Correlation Between GM and MGM China
Can any of the company-specific risk be diversified away by investing in both GM and MGM China at the same time? Although using a correlation coefficient on its own may not help to predict future stock returns, this module helps to understand the diversifiable risk of combining GM and MGM China into the same portfolio, which is an essential part of the fundamental portfolio management process.
By analyzing existing cross correlation between General Motors and MGM China Holdings, you can compare the effects of market volatilities on GM and MGM China and check how they will diversify away market risk if combined in the same portfolio for a given time horizon. You can also utilize pair trading strategies of matching a long position in GM with a short position of MGM China. Check out your portfolio center. Please also check ongoing floating volatility patterns of GM and MGM China.

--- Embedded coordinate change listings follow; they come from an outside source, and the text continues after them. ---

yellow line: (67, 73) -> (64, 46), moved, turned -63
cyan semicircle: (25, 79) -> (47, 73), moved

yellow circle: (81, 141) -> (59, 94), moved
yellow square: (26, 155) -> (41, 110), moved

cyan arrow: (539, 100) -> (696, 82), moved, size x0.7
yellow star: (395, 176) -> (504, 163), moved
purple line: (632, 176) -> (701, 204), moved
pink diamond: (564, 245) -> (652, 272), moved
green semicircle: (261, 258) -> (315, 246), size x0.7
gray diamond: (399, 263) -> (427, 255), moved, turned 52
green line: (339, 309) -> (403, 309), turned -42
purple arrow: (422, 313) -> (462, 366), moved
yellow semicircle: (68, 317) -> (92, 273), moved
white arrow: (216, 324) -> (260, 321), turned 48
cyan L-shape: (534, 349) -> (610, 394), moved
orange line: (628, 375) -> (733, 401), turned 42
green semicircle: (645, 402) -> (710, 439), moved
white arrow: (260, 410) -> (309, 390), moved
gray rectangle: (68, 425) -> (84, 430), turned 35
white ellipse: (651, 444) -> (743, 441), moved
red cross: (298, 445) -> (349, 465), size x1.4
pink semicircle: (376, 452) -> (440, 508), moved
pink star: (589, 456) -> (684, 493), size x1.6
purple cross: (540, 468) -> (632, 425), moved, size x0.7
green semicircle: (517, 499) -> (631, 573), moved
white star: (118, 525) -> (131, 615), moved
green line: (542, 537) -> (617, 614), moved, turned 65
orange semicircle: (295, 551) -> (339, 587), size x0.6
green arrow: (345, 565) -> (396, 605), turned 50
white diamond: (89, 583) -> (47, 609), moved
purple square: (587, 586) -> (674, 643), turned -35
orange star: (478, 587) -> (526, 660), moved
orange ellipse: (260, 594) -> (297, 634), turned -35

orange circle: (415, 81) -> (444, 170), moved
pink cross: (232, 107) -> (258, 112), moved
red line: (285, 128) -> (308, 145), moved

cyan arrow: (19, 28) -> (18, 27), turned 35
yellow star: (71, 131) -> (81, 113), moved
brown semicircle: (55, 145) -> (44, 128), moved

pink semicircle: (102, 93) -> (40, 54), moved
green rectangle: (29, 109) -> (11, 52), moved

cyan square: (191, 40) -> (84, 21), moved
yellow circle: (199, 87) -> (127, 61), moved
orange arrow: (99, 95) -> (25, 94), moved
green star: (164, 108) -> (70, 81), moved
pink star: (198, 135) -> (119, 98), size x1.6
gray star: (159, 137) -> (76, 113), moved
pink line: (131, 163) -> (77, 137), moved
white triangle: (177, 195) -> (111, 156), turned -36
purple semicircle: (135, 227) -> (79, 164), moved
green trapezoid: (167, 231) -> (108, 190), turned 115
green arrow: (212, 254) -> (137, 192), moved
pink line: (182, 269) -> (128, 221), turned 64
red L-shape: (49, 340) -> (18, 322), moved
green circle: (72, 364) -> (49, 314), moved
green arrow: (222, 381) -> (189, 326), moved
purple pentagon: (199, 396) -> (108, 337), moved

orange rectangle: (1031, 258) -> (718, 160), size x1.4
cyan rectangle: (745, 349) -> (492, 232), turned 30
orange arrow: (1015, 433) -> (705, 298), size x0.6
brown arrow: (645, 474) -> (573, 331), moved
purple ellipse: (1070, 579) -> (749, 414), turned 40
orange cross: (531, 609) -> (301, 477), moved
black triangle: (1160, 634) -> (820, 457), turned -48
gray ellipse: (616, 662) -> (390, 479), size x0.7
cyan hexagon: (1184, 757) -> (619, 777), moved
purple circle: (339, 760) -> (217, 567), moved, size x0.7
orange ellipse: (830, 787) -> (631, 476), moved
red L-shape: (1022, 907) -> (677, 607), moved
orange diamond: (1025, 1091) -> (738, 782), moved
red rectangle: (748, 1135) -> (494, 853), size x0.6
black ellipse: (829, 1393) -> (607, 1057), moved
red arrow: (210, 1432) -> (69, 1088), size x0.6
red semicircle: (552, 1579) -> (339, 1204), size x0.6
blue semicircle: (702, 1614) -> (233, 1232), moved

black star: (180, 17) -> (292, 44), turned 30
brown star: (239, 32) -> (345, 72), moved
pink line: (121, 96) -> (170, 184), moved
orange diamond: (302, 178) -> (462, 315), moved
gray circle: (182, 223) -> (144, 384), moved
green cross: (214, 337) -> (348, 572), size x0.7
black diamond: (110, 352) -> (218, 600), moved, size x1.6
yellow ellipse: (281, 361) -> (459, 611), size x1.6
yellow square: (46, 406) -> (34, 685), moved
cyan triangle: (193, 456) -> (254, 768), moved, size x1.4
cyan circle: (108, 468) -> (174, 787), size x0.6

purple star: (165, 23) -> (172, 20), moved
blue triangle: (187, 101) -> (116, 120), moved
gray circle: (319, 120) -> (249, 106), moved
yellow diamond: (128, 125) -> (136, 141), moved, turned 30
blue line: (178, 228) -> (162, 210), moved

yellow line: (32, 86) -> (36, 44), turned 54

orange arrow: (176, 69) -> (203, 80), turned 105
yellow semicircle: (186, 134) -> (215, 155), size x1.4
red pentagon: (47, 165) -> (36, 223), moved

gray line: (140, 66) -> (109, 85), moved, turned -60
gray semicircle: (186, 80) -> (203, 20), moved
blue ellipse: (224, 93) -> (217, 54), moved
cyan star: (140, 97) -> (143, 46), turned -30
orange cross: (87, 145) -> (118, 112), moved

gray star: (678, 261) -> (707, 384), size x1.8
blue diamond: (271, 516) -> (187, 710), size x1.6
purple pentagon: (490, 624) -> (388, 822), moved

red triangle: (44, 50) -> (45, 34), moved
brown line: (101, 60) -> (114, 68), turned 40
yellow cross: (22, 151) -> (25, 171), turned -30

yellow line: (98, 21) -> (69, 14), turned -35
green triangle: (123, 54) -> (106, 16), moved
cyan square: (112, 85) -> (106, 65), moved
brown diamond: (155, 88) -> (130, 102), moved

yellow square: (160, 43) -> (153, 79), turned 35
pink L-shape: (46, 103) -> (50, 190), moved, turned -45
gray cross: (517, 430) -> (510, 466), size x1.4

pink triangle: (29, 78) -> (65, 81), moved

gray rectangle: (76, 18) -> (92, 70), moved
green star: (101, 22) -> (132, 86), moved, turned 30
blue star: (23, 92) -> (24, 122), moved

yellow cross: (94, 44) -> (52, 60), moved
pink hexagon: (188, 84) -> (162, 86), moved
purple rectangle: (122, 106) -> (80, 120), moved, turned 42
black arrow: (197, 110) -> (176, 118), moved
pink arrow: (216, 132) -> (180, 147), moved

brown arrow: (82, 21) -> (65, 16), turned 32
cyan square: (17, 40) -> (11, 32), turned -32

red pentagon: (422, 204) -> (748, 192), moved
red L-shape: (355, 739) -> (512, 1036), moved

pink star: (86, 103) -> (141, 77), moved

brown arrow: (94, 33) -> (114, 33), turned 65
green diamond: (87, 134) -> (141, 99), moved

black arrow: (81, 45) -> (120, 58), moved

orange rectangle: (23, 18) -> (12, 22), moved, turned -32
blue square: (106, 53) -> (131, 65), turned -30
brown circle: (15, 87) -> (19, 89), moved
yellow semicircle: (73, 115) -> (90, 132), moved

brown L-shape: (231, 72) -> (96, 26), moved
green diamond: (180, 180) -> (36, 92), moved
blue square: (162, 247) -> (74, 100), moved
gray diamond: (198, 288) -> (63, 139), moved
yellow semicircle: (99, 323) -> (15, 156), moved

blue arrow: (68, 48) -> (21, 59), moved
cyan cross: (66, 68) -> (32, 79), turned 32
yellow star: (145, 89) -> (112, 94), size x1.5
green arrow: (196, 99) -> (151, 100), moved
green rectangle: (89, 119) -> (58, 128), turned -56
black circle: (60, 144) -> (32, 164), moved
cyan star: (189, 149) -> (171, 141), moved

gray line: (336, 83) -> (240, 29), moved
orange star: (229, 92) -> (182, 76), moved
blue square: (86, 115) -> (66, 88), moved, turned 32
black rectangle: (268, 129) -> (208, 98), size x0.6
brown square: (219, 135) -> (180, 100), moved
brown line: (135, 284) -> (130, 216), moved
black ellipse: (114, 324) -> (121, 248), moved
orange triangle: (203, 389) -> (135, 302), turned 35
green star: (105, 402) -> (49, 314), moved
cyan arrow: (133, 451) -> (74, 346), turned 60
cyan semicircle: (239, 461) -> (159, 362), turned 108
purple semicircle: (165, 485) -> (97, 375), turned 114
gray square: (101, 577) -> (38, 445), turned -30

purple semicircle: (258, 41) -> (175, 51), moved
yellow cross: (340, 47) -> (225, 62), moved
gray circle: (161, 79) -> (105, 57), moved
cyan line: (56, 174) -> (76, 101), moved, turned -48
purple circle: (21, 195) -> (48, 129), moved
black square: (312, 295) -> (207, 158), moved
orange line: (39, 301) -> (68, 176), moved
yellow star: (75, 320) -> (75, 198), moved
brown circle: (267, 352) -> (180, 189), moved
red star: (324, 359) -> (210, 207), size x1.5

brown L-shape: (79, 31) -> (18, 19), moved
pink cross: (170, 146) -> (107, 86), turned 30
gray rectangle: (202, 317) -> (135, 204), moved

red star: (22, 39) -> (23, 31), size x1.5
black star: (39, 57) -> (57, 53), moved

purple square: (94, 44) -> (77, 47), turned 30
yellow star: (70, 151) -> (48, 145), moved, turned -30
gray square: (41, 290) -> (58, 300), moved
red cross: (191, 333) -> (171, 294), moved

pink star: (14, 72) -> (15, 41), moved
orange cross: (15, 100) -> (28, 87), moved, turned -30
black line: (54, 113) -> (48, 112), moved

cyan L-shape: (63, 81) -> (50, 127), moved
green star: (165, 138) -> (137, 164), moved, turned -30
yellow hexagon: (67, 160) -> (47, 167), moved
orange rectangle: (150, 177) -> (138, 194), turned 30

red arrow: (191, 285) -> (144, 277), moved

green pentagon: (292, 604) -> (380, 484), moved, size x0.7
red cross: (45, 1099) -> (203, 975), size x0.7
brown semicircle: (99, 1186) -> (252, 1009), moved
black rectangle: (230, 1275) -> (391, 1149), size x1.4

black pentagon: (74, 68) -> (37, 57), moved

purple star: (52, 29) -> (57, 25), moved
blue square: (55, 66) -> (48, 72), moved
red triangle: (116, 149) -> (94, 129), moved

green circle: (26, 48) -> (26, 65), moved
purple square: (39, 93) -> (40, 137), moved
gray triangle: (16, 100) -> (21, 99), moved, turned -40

Diversification Opportunities for GM and MGM China
Pay attention - limited upside
The 3 months correlation between GM and MGM is -0.73. Overlapping area represents the amount of risk that can be diversified away by holding General Motors and MGM China Holdings in the same portfolio, assuming nothing else is changed. The correlation between historical prices or returns on MGM China Holdings and GM is a relative statistical measure of the degree to which these equity instruments tend to move together. The correlation coefficient measures the extent to which returns on General Motors are associated (or correlated) with MGM China. Values of the correlation coefficient range from -1 to +1, where. The correlation of zero (0) is possible when the price movement of MGM China Holdings has no effect on the direction of GM i.e., GM and MGM China go up and down completely randomly.
Pair Corralation between GM and MGM China
Allowing for the 90-day total investment horizon General Motors is expected to under-perform the MGM China. In addition to that, GM is 1.11 times more volatile than MGM China Holdings. It trades about -0.09 of its total potential returns per unit of risk. MGM China Holdings is currently generating about 0.0 per unit of volatility. If you would invest 1,504 in MGM China Holdings on October 7, 2024 and sell it today you would lose (4.00) from holding MGM China Holdings or give up 0.27% of portfolio value over 90 days.
Time Period | 3 Months [change] |
Direction | Moves Against |
Strength | Weak |
Accuracy | 100.0% |
Values | Daily Returns |
General Motors vs. MGM China Holdings
Performance |
Timeline |
General Motors |
MGM China Holdings |
GM and MGM China Volatility Contrast
Predicted Return Density |
Returns |
Pair Trading with GM and MGM China
The main advantage of trading using opposite GM and MGM China positions is that it hedges away some unsystematic risk. Because of two separate transactions, even if GM position performs unexpectedly, MGM China can make up some of the losses. Pair trading also minimizes risk from directional movements in the market. For example, if an entire industry or sector drops because of unexpected headlines, the short position in MGM China will offset losses from the drop in MGM China's long position.The idea behind General Motors and MGM China Holdings pairs trading is to make the combined position market-neutral, meaning the overall market's direction will not affect its win or loss (or potential downside or upside). This can be achieved by designing a pairs trade with two highly correlated stocks or equities that operate in a similar space or sector, making it possible to obtain profits through simple and relatively low-risk investment.MGM China vs. SkyCity Entertainment Group | MGM China vs. Banyan Tree Holdings | MGM China vs. Nagacorp | MGM China vs. Wynn Macau |
Check out your portfolio center.Note that this page's information should be used as a complementary analysis to find the right mix of equity instruments to add to your existing portfolios or create a brand new portfolio. You can also try the Technical Analysis module to check basic technical indicators and analysis based on most latest market data.